Minimal number of coverage of big data lists

Question

Following my question I use the following code:

dist<-c('att1','att2','att3','att4','att5','att6')
p1<-c('att1','att5','att2')
p2<-c('att5','att1','att4')
p3<-c('att3','att4','att2')
p4<-c('att1','att2','att3')
p5<-c('att6')
....
p32<-c('att35','att34','att32')

In the real case there can be 1024 vectors. I would like to find all the relevant p that the unification of them will be the maximal components of dist. I this case the solution would be p1, p3, p5. I want to choose the minimal number of p. In addition, in case there is no way to cover all the of dist component so I want to choose the maximal cover with minimal number of vectors (p).

N = 32
library(qdapTools)
library(dplyr)
library(data.table)
## generate matrix of attributes
attribute_matrix <- mtabulate(list(p1, p2, p3, p4, p5,...,p32))

library (bigmemory)
## generate matrix of attributes
grid_matrix <- do.call(CJ, rep(list(1:0), N))  %>% as.big.matrix

Error: cannot allocate vector of size 8.0 Gb

I tried an alternative way for it:

grid_matrix <- do.call(CJ, rep(list(1:0), N))  %>% as.data.frame
grid_matrix <- as.matrix (grid_matrix)

And still got the same error.

How can I fix it and use it for big data? I wanted to continue with:

 colnames(grid_matrix) <- paste0("p", 1:N)
    combin_all_element_present <- rowSums(grid_matrix %*% attribute_matrix > 0) %>% `==`(., ncol(attribute_matrix))
    grid_matrix_sub <- grid_matrix[combin_all_element_present, ]
    grid_matrix_sub[rowSums(grid_matrix_sub) == min(rowSums(grid_matrix_sub)), ]

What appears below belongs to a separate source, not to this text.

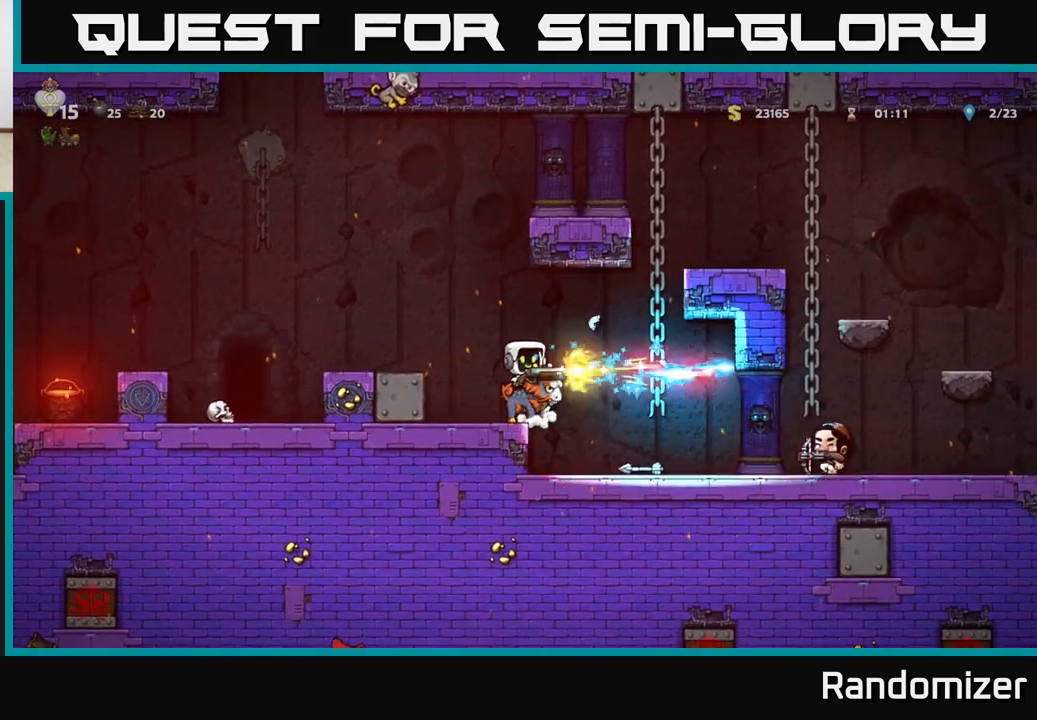
{"buttons": ["A"], "left_stick": "left", "events": [[100, "A", "down"], [100, "left_stick", "left"], [233, "A", "up"], [383, "A", "down"]]}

G. Grothendieck · Accepted Answer · 2017-06-21T10:50:54.333

2

This is known as a set covering problem. It can be solved using integer linear programming. Let x1, x2, ... be 0/1 variables (one for each p variable) and represent p1, p2, ... as 0/1 vectors P1, P2, ... and dist as a 0/1 vector D. Then the problem can be stated as:

min x1 + x2 + ... + x32
such that
P1 * x1 + P2 + x2 + ... + P32 * x32 >= D

which in R code is the following. First create a list p with the p vectors in sorted order. Use mixedsort so that p32 comes at the end instead of rigth after p3. Define attnames as the set of all att names in all the p vectors. Then formulate the objective function (which equals the number of p's in the cover), the constraint matrix (consisting of the P vectors as columns) and the right hand side of the constraint equations (which is dist as a 0/1 vector). Finally run the integer linear program and convert the solution from a 0/1 vector to a vector of p names.

library(gtools)
library(lpSolve)

p <- mget(mixedsort(ls(pattern = "^p\\d+$")))
attnames <- mixedsort(unique(unlist(p)))
objective <- rep(1L, length(p))
const.mat <- sapply(p, function(x) attnames %in% x) + 0L
const.rhs <- (attnames %in% dist) + 0L

ans <- lp("min", objective, const.mat, ">=", const.rhs, all.bin = TRUE)
names(p)[ans$solution == 1L]
## [1] "p2" "p4" "p5"

The constraint matrix has a row for each attnames entry and a column for each p vector.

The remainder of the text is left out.